Not for any of these the corpulence of their brother in the Governor’s Office in Owerri or the physiological creases from the consequences of Buhari’s “Change”.

It bears recounting that Nigeria is a country whose citizens in the diaspora do not have a right to vote. It is also a country in which there are no 123 year old new voters. But, while Nigeria’s citizens in the diaspora cannot vote, it seems that those who have gone to Heaven, at least in Hope Uzodinma’s village in Omuma, Imo State, can.

The response of INEC to this entire saga has been nothing short of a scandal.

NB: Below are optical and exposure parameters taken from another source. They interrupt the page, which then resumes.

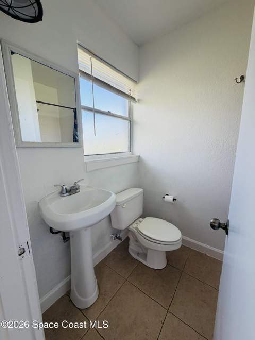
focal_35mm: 14
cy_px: 170
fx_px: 138
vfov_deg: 102.1
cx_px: 128
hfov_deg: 85.7
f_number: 2.2
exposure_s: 1/121
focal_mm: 2.22
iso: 80
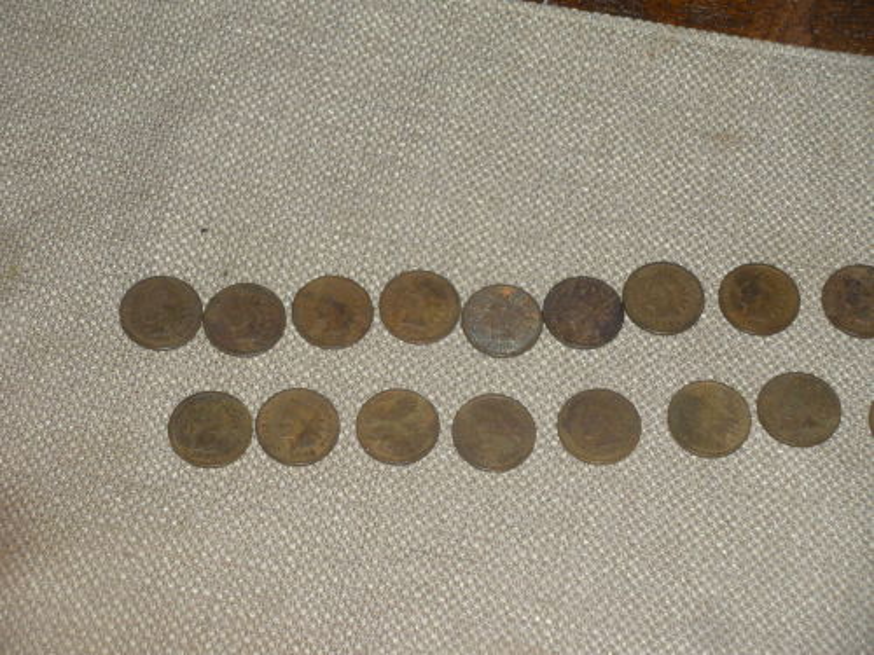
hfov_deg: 19.6
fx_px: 2525
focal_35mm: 100
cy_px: 328
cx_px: 437
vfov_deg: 14.8
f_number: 5
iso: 64
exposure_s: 1/125
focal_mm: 17.4
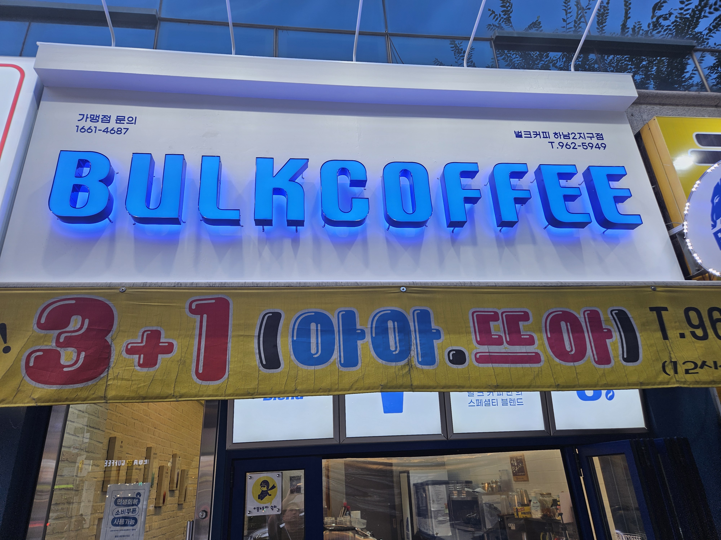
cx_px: 360
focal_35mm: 23
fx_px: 479
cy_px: 270
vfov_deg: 58.9
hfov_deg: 73.9
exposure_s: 1/127
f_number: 1.8
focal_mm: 5.4
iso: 25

On 15 September, Festus Okoye, the INEC National Commissioner responsible for Information and Voter Education, issued a statement in which he appeared to suggest that the problem was with putting these facts in the public domain and not with the fact that INEC staff without whom this could not have happened are still in service.

Commissioner Okoye claimed that the Commission “is conducting a comprehensive Automated Biometric Identification System (ABIS) cleanup of the registration data by scrutinising every record”, pointing out that “after the ABIS and clean up, the Commission shall appoint a period of seven days during which the register will be published for scrutiny by the public for objections and complaints.”

Three things are evidently missing from this release. One, Commissioner Okoye did not say how long the “cleanup” of the register would take or when it would end. Two, he did not say what degree of accuracy the processes of the ABIS enjoys. Third, this release did not say what consequences would follow if it were to be found that staff of INEC had in fact been complicit in manipulating or inflating the register of voters in any place by facilitating clear breaches of what Mr Okoye called INEC’s “business rules.”

The Commissioner did not forget to disclose that 3,316 “ineligible registrants” have so far been invalidated in Hope Uzodinma’s Oru East LGA. Two metrics will put this number in context.

First, INEC’s breakdown shows that it found 7,145 of 16,511 new entries from Imo State ineligible. This means that Hope Uzodinma’s Oru East alone supplied 46.41% of Imo State’s ghost voters. For context, Imo State has 27 local government areas (LGAs) and 305 electoral wards.

Second, if the number of “ineligible registrants” from Hope Uzodinma’s Oru East were to be applied as a constant across the 774 LGAs in Nigeria, it would yield 2,566,584 ghost voters. That is a mere 5,175 less than the margin of 2,571,759 with which Muhammadu Buhari beat President Goodluck Jonathan in 2015. In other words, even the numbers so far discovered as ineligible by INEC could easily determine the outcome of any election. It, therefore, warrants serious action against the perpetrators.

It should be evident to INEC and its leadership that the staff who enabled this kind of rigging of the register of voters will happily enable worse in an election. If the Commission is interested in a credible poll, surely, claiming that it is engaged in Spring Cleaning the register in the rainy season is not good enough. It should say how these ineligible people got there and what will happen to those who perpetrated this. Until INEC is willing to contemplate this, it must remain in doubt whether the Commission under current leadership is fit for purpose.